The Yankees are playing the Red Sox this week, but the New York/Boston rivalry extends well beyond baseball. For the first time since 2012, venture capital investment in Boston is on track to exceed New York City's, making Boston’s startup scene second only to Silicon Valley’s.
That’s according to a new report from Crunchbase, a tech industry source that's looked at where the dollars are invested.
Boston’s bio-tech heavy landscape has been gathering steam, according to Ari Glantz. He’s with the New England Venture Capital Association, a membership organization representing the region's VC industry.
“From our perspective, we’ve been building to this for a long time,” Glantz says. “The convergence of technology, deep technology, and biotechnology that is uniquely present in Massachusetts, is kind of starting to bear fruit when it comes to investor focus and investment.”
Glantz says Boston has, for years now, had a quieter pool of local investors who were helping startups get off the ground.
“Some of those companies are starting to pop, and garner the national attention that we feel they’ve deserved for a long time,” Glantz says. He adds that these companies are also starting to attract outside capital.

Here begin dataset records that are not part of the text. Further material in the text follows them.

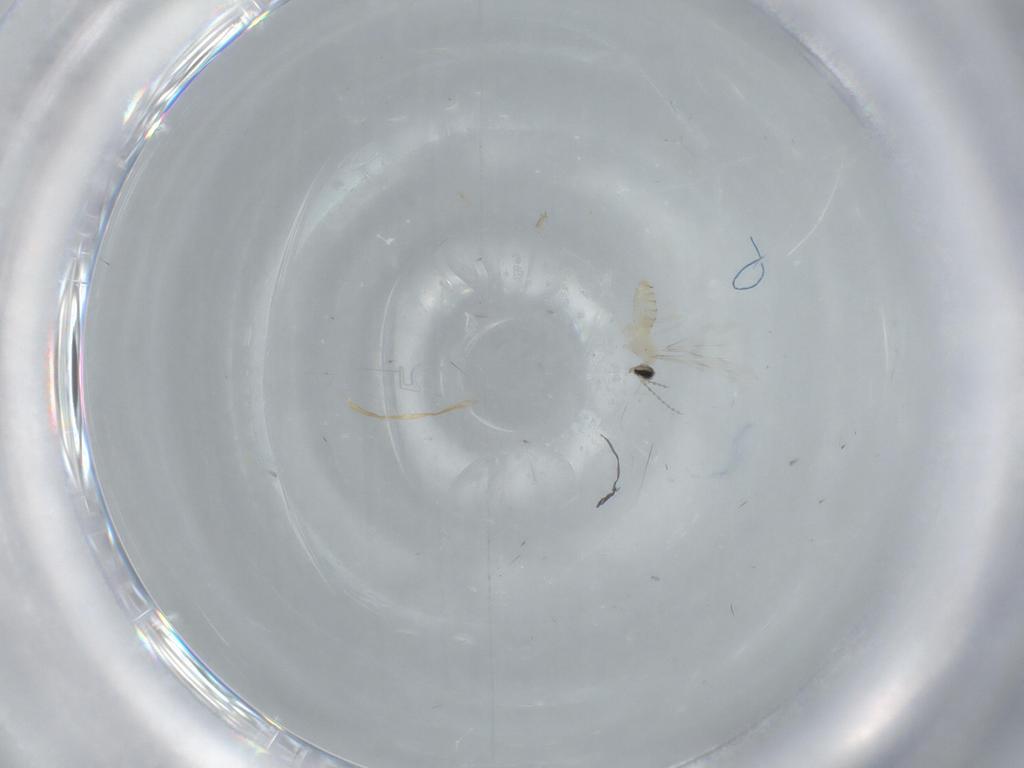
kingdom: Animalia
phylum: Arthropoda
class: Insecta
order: Diptera
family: Cecidomyiidae
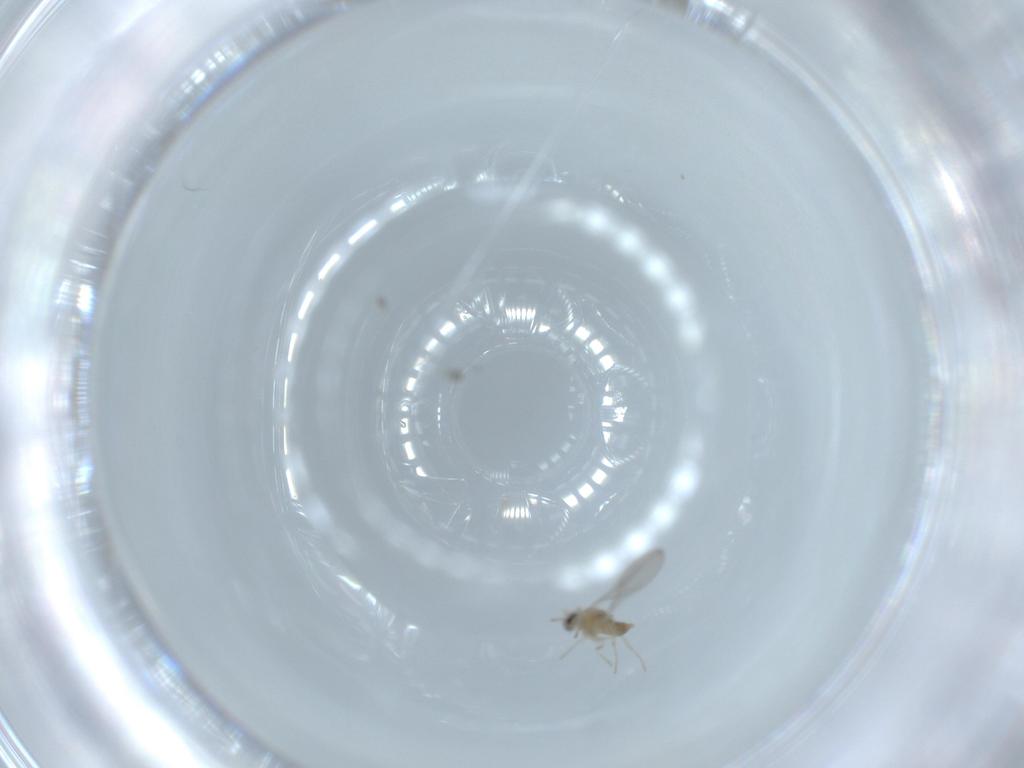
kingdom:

“There’s a lot going on in Boston,” agrees Larry Bohn, managing director at General Catalyst partners. “Biotech is sort of on fire.”
Bohn admits Silicon Valley is on a larger scale, but notes that we also hear more about it because that’s where the really big consumer companies are: Facebook, Snapchat, Airbnb, Apple.

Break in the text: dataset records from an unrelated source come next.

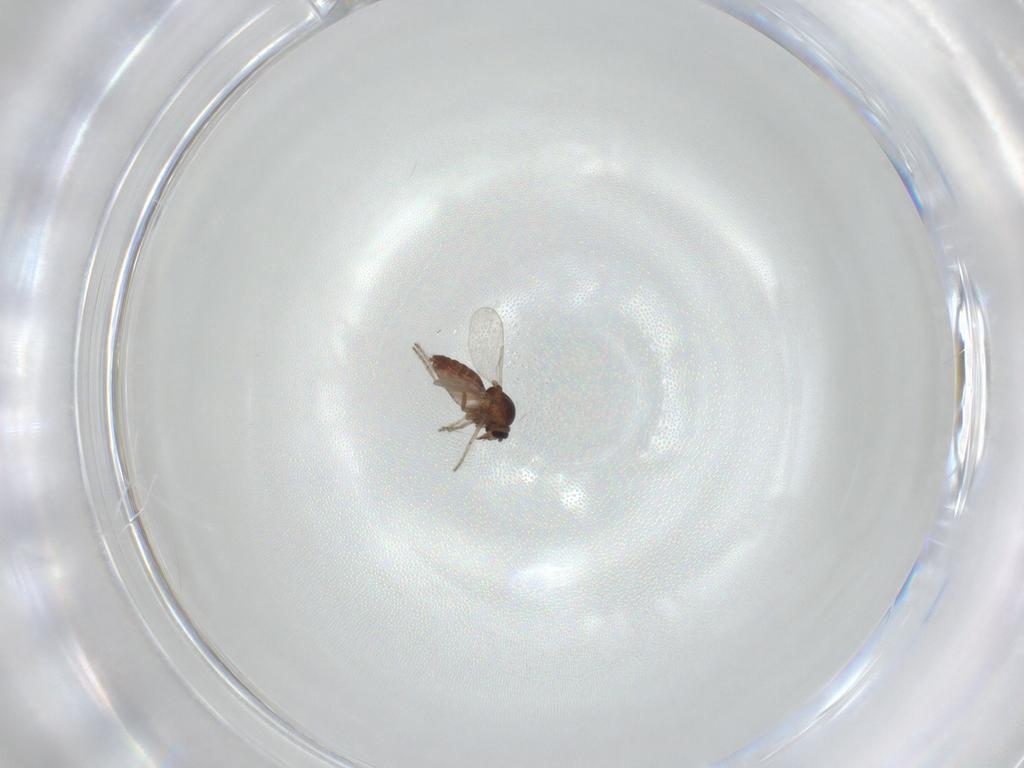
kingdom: Animalia
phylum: Arthropoda
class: Insecta
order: Diptera
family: Ceratopogonidae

“There’s just more press attention,” Bohn explains. “The east coast tends to have certain sectors that are very strong, and others that are not as strong.” While Boston has some well-known consumer companies, the biggest business is in robotics, AI, software, biotech, and healthcare IT.
“This is the center of gravity of all the genomics, bioscience,” Bohn says, and that attracts AI and new ways of doing research.